COLUMBUS (AP) -- Two Ohio Supreme Court veterans and one newcomer who is also the court's lone Democrat are up for election in November.
The races for the most part have been quiet affairs, far from the vicious campaigns of a decade ago when business interests sought to change the political makeup of the court.
Republicans now control the court 6-1.
The court rules on issues that affect many aspects of daily life in Ohio, such as the way criminal laws are enforced, schools are funded, damages from lawsuits awarded and custody issues worked out.
In one race, Justice Terrence O'Donnell of Cleveland, a Republican who joined the court in 2003, faces suburban Cleveland Democrat and state Sen. Mike Skindell.
In a second, Justice Robert Cupp of Lima, a Republican first elected to the court in 2006, faces Democrat William O'Neill, a retired appeals court judge who now works as a registered nurse in Cleveland.
Justice Yvette Magee Brown of Columbus, a Democrat appointed in 2010 to fill a vacancy left when Maureen O'Connor became chief justice, faces Republican Sharon Kennedy, a Butler County domestic relations judge.
The winner of the Brown-Kennedy race would need to run again in two years for a full six-year term.
The only substantive issue in this year's race comes from criticism O'Neill has made of O'Donnell and Cupp over the potential influence of campaign contributions on their decisions. He has questioned a combined $44,000 in contributions tied to Akron-based FirstEnergy this year that both have received during a time the utility had cases pending at the court.

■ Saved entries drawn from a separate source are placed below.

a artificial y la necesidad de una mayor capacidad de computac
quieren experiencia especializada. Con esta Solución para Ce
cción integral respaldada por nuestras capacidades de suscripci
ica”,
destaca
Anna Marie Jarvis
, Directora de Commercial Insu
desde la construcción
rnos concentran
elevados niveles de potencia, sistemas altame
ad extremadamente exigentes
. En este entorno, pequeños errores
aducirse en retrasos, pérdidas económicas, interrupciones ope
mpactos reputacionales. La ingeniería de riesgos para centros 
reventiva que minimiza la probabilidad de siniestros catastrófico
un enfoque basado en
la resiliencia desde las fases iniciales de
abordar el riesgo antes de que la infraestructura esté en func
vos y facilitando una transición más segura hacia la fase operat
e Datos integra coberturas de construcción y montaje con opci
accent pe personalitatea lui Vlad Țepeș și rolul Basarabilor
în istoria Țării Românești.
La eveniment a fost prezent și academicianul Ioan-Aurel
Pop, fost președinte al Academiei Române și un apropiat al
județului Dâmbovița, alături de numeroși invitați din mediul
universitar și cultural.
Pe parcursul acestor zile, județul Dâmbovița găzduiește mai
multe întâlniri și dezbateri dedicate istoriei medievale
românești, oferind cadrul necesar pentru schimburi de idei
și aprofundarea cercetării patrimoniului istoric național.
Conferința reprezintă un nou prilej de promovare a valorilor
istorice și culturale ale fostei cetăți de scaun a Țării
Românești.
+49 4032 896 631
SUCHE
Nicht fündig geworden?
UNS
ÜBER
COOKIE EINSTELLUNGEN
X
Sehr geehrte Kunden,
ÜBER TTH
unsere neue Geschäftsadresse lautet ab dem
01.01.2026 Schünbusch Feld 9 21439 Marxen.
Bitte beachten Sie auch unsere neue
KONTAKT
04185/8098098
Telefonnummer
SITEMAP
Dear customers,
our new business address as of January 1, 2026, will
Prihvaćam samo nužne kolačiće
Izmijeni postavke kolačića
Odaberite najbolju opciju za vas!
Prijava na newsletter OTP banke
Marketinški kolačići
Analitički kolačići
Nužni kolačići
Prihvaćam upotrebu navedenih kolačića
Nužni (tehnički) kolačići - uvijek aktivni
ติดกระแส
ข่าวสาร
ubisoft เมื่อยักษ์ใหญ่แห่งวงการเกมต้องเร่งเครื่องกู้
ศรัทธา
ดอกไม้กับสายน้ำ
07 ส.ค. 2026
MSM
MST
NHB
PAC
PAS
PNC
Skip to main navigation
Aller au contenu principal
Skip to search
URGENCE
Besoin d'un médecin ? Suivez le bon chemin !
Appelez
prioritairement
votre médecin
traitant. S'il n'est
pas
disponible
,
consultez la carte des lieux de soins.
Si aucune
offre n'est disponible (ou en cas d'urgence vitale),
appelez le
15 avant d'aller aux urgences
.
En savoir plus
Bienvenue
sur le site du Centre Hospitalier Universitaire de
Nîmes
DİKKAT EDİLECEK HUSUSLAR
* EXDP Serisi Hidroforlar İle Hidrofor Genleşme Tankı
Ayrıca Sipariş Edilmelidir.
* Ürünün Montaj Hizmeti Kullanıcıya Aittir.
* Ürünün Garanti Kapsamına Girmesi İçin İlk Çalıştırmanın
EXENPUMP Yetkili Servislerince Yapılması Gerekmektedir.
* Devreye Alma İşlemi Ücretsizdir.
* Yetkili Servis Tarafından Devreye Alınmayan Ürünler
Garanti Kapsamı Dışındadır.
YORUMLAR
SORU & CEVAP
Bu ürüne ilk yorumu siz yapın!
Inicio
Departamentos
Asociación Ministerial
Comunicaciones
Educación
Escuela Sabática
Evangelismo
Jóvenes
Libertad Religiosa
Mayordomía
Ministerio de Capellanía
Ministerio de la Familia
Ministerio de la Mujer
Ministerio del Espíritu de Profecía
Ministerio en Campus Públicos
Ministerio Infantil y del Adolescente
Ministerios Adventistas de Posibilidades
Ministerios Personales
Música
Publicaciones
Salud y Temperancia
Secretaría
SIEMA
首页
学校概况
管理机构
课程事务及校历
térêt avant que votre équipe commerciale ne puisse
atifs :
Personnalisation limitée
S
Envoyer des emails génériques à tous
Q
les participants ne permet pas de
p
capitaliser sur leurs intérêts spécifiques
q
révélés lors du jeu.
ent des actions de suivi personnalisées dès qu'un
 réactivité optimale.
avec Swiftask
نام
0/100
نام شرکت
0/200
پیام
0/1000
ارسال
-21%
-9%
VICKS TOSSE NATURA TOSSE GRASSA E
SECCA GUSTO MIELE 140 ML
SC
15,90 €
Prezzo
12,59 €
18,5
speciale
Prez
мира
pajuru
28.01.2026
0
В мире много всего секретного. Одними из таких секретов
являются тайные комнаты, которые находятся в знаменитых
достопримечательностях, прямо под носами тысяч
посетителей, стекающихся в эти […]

"It's impossible to avoid the appearance of impropriety when you accept money from a litigant and then rule on their case," O'Neill said at a candidates' forum in Columbus this month. He stopped short of accusing either justice of wrongdoing.
O'Donnell said O'Neill failed to mention that a three-judge panel rejected a grievance O'Neill filed over the issue.
Cupp defended the need for contributions, while noting that justices themselves are banned from directly seeking campaign contributions. Instead, a separate campaign committee solicits donations.
"I've not found any TV or radio outlets or newspapers in this state who are willing to run advertisements for candidates without charging them," Cupp said at the forum.
The Ohio State Bar Association rated Brown and Cupp "highly recommended," rated O'Donnell, O'Neill and Skindell as "recommended," and rated Kennedy "not recommended."
Asked for a comment, Kennedy said in a statement: "My 27 years of service from police officer to solo practitioner to 14 years on the trial court bench has resonated with Ohio voters."